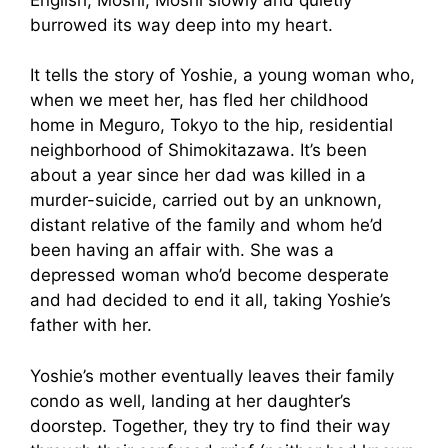
burrowed its way deep into my heart.
It tells the story of Yoshie, a young woman who,
when we meet her, has fled her childhood
home in Meguro, Tokyo to the hip, residential
neighborhood of Shimokitazawa. It’s been
about a year since her dad was killed in a
murder-suicide, carried out by an unknown,
distant relative of the family and whom he’d
been having an affair with. She was a
depressed woman who’d become desperate
and had decided to end it all, taking Yoshie’s
father with her.
Yoshie’s mother eventually leaves their family
condo as well, landing at her daughter’s
doorstep. Together, they try to find their way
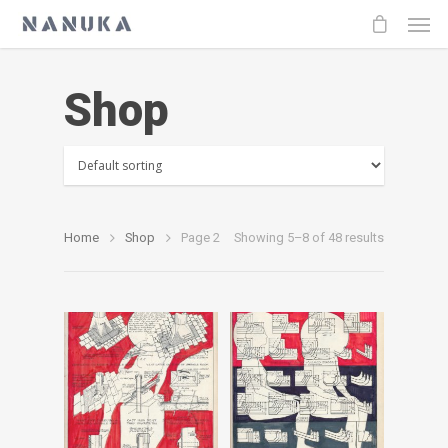
Shop
Home
Shop
Page 2
Showing 5–8 of 48 results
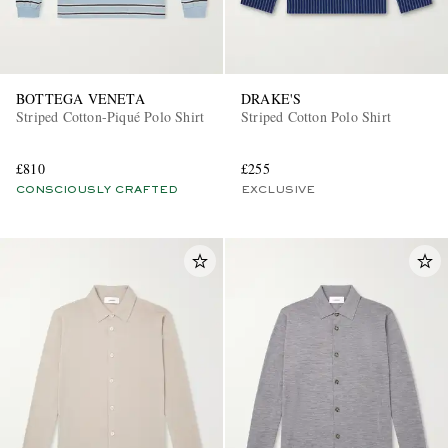
BOTTEGA VENETA
DRAKE'S
Striped Cotton-Piqué Polo Shirt
Striped Cotton Polo Shirt
£810
£255
CONSCIOUSLY CRAFTED
EXCLUSIVE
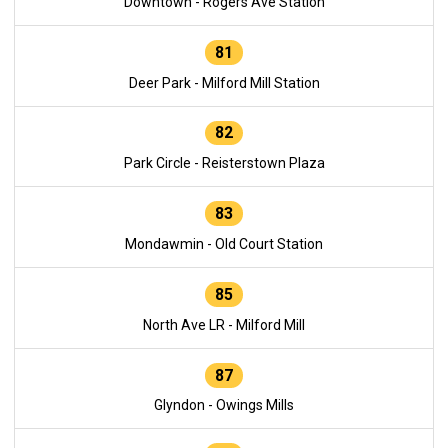
Downtown - Rogers Ave Station
81
Deer Park - Milford Mill Station
82
Park Circle - Reisterstown Plaza
83
Mondawmin - Old Court Station
85
North Ave LR - Milford Mill
87
Glyndon - Owings Mills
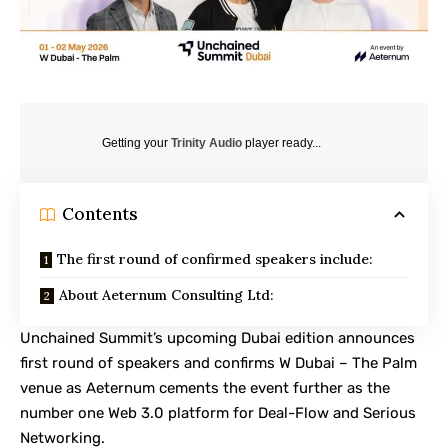
Getting your
Trinity Audio
player ready...
Contents
The first round of confirmed speakers include:
About Aeternum Consulting Ltd:
Unchained Summit’s upcoming Dubai edition announces
first round of speakers and confirms W Dubai – The Palm
venue as Aeternum cements the event further as the
number one Web 3.0 platform for Deal-Flow and Serious
Networking.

----------

Exercise instructions: Print the records from their start through the line that contains "father with her.", including that line, with the text copied word for word. Leave the pictures out of your answer.

Response for this exercise:
burrowed its way deep into my heart.
It tells the story of Yoshie, a young woman who,
when we meet her, has fled her childhood
home in Meguro, Tokyo to the hip, residential
neighborhood of Shimokitazawa. It’s been
about a year since her dad was killed in a
murder-suicide, carried out by an unknown,
distant relative of the family and whom he’d
been having an affair with. She was a
depressed woman who’d become desperate
and had decided to end it all, taking Yoshie’s
father with her.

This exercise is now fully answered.